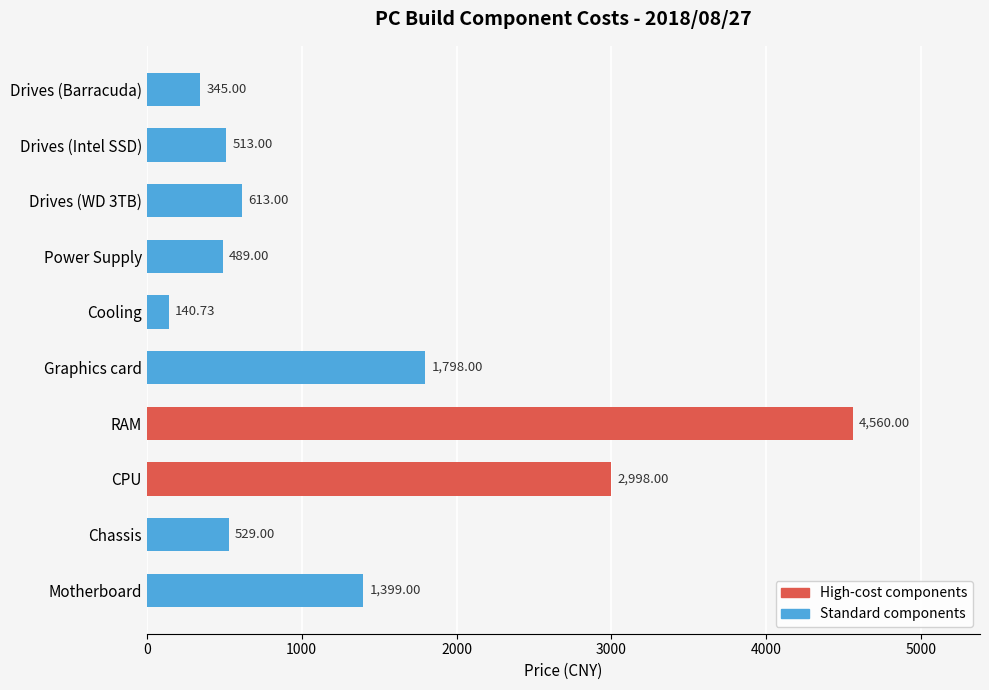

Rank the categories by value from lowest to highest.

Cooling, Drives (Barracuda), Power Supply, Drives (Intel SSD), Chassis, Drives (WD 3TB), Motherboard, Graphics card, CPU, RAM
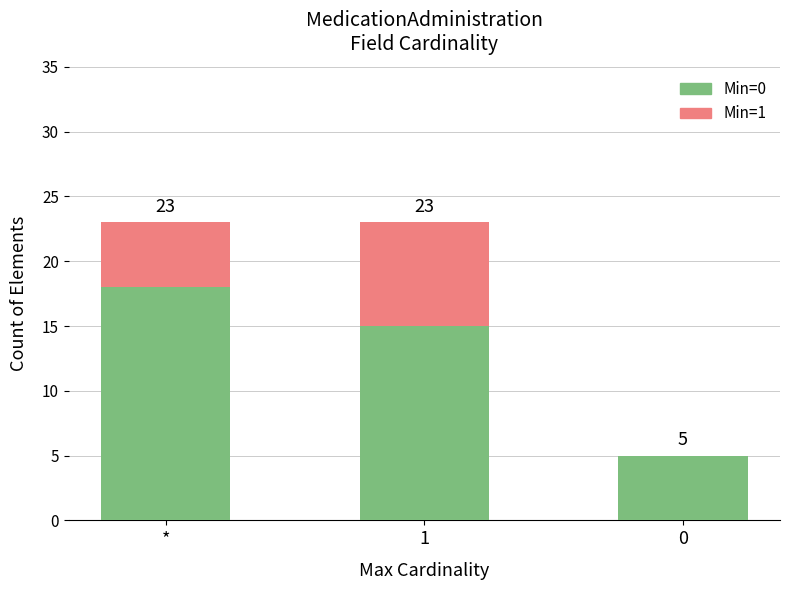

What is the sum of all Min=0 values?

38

==

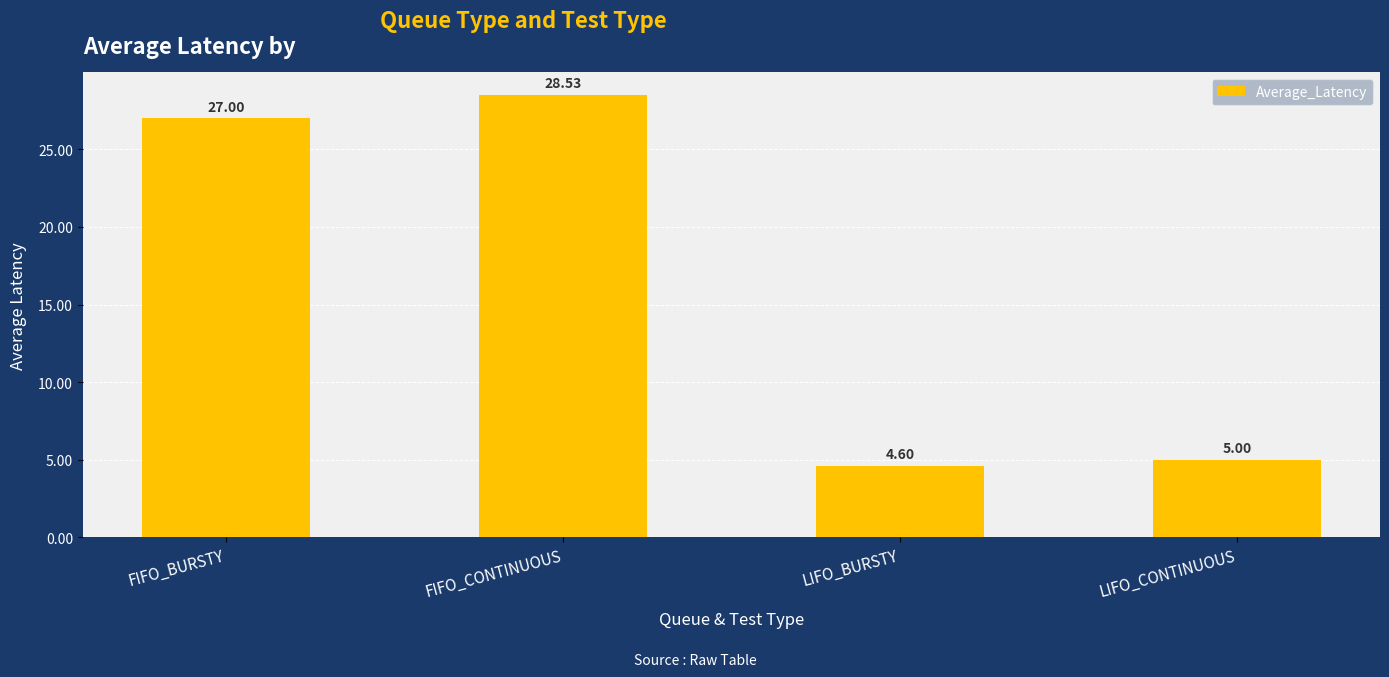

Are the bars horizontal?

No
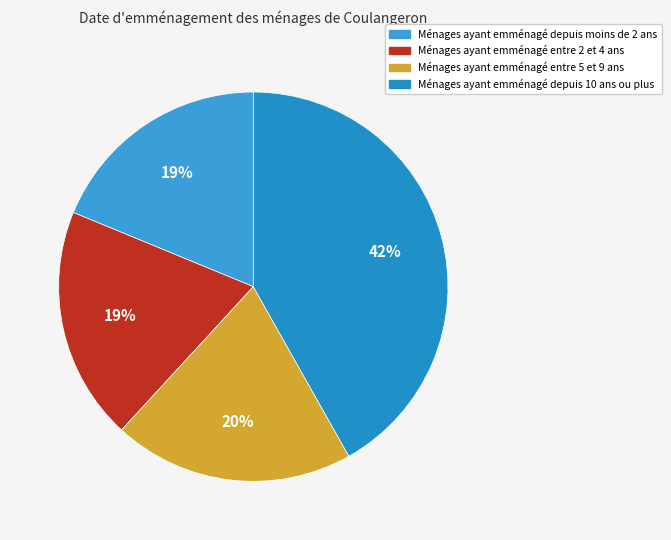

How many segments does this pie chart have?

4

...

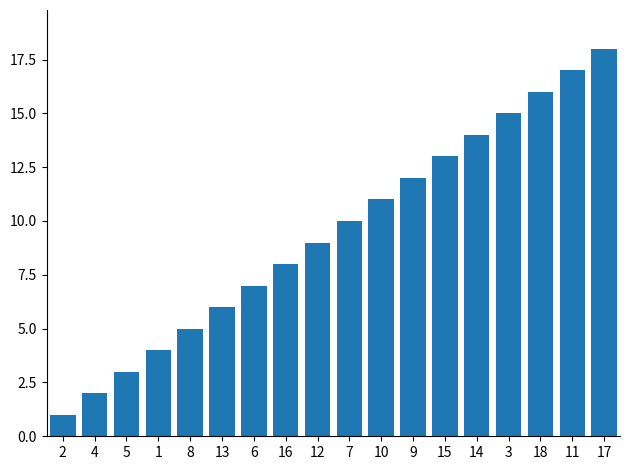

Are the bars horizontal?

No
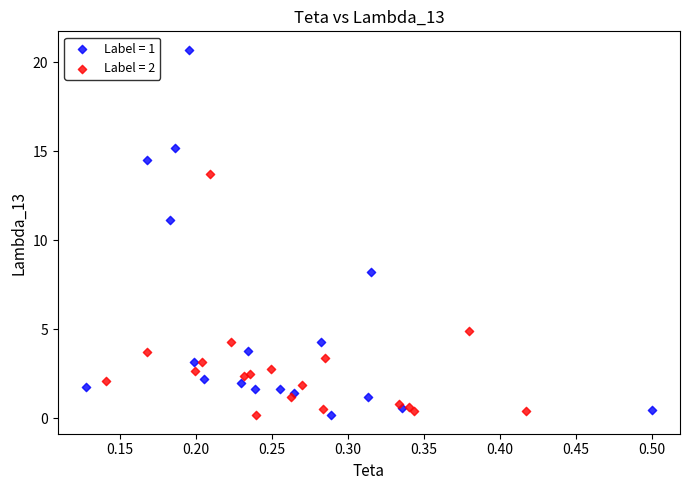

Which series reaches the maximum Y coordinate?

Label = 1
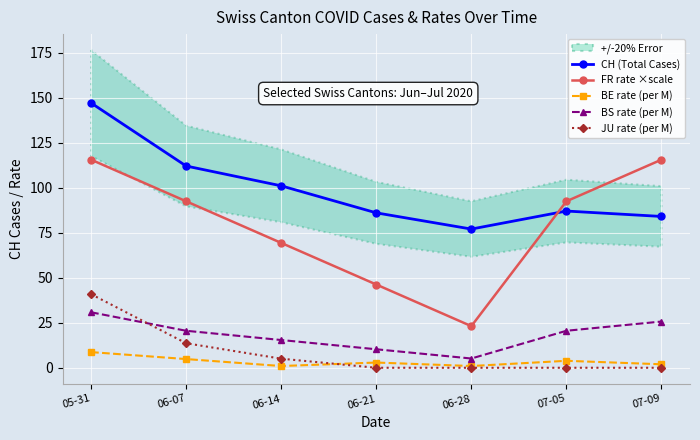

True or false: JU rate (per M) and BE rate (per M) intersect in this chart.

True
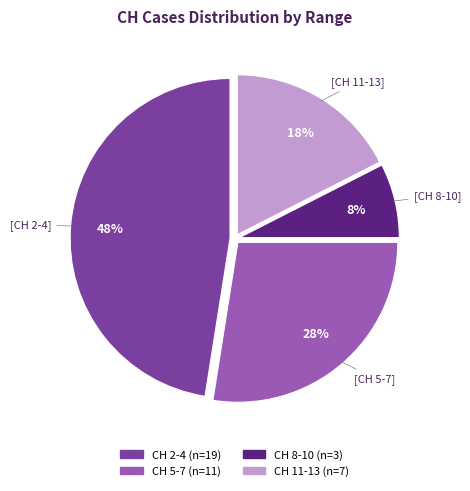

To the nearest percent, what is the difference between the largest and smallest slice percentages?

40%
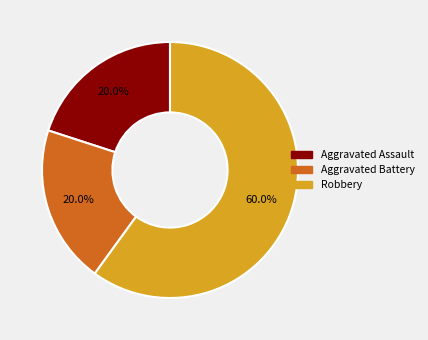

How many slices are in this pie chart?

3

- What you need to do:
From the data above, take the part that opens with the line containing "Rank the categories" and closes with the line containing "What is the sum of all Min=0 values?". Give its lines as a numbered list, without blank lines or pictures.

- Response below:
1. Rank the categories by value from lowest to highest.
2. Cooling, Drives (Barracuda), Power Supply, Drives (Intel SSD), Chassis, Drives (WD 3TB), Motherboard, Graphics card, CPU, RAM
3. What is the sum of all Min=0 values?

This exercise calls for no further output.